_TASK_:
Could you retype every line below exactly, omitting the images?

_RECORDS SUPPLIED_:
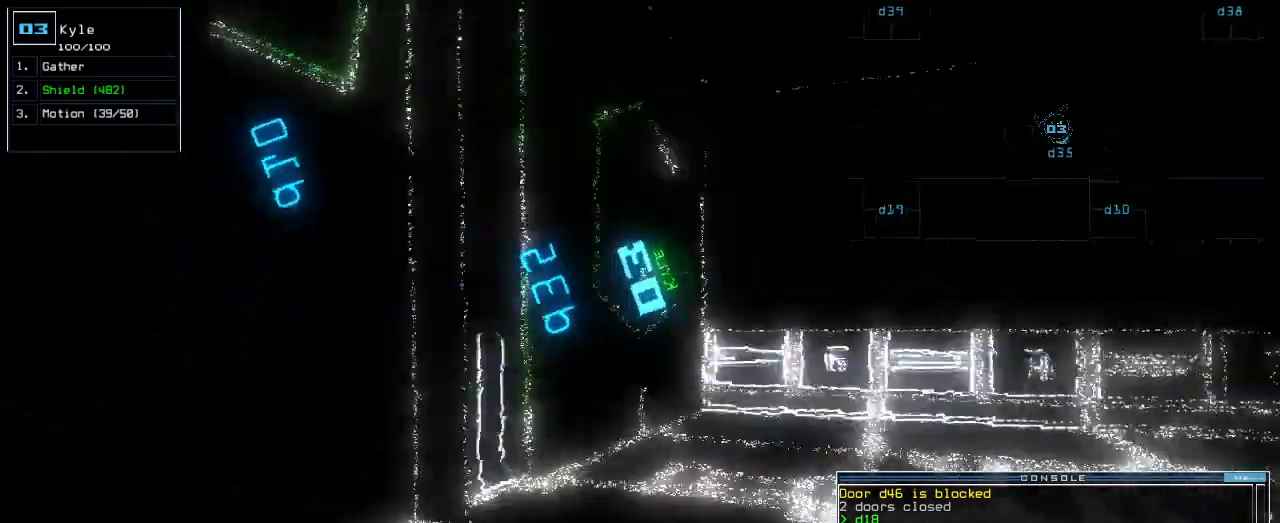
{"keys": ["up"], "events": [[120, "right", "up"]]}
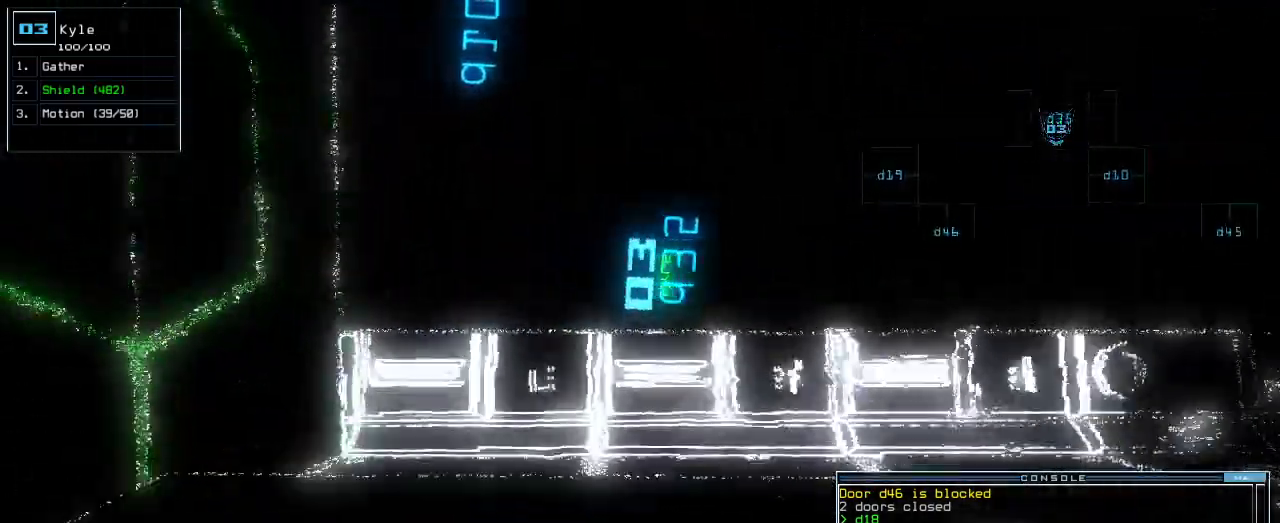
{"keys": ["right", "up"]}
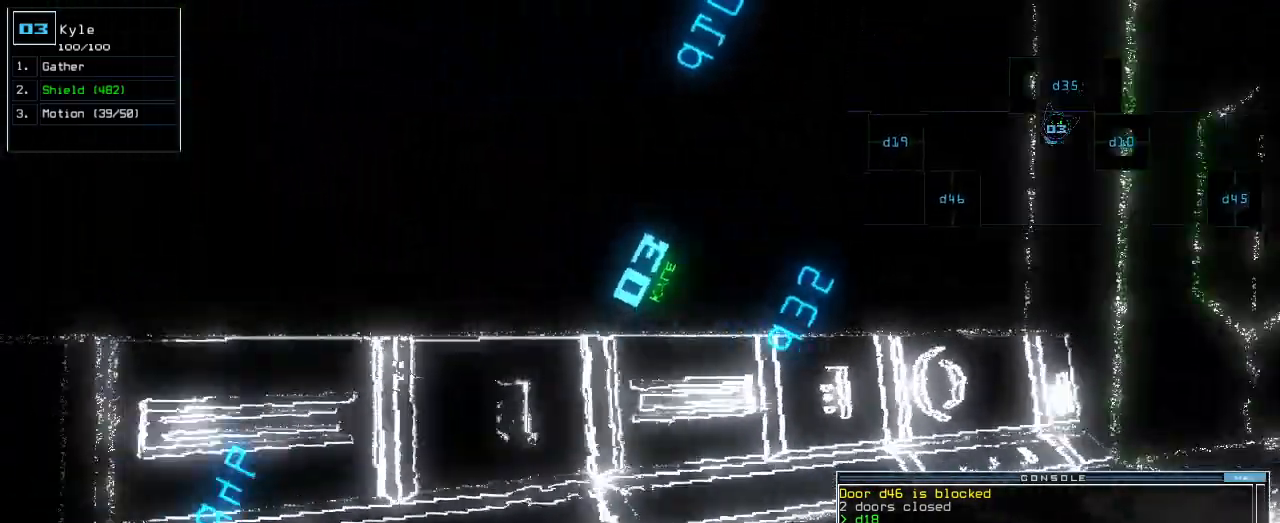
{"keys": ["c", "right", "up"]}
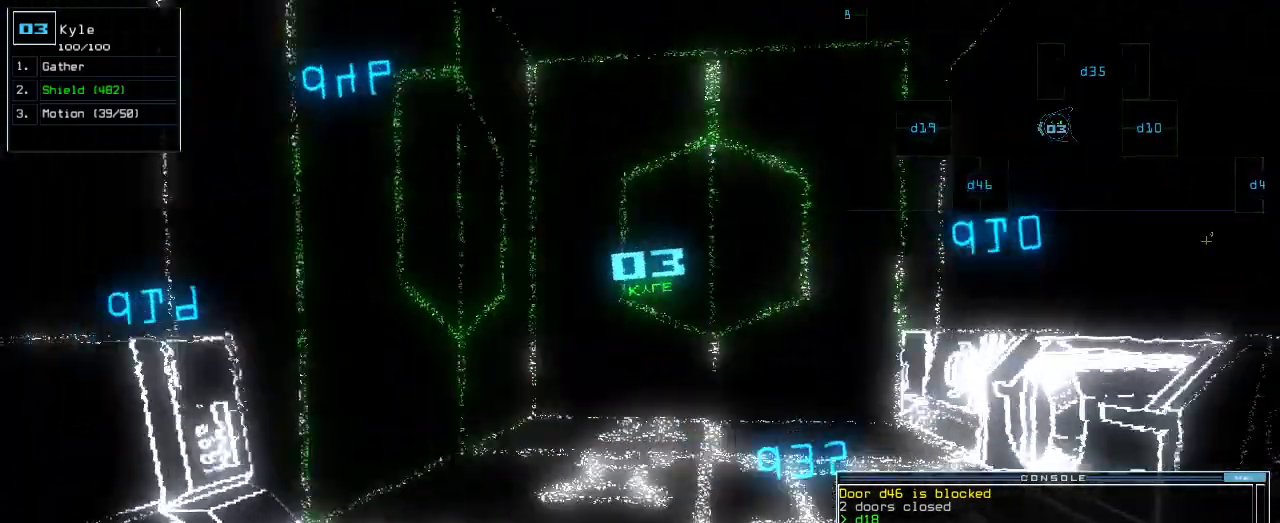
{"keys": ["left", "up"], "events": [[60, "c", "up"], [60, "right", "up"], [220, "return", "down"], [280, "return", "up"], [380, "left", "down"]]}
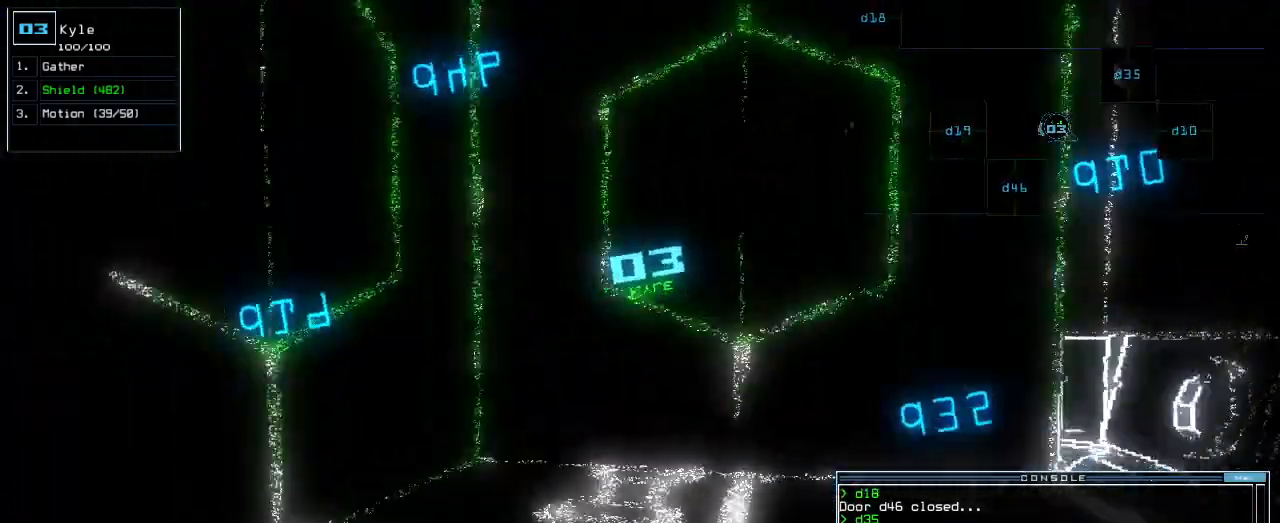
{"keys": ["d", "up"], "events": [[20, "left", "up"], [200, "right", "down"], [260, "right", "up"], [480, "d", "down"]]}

_ANSWER TO THE EXERCISE_:
{"keys": ["up"], "events": [[120, "right", "up"]]}
{"keys": ["right", "up"]}
{"keys": ["c", "right", "up"]}
{"keys": ["left", "up"], "events": [[60, "c", "up"], [60, "right", "up"], [220, "return", "down"], [280, "return", "up"], [380, "left", "down"]]}
{"keys": ["d", "up"], "events": [[20, "left", "up"], [200, "right", "down"], [260, "right", "up"], [480, "d", "down"]]}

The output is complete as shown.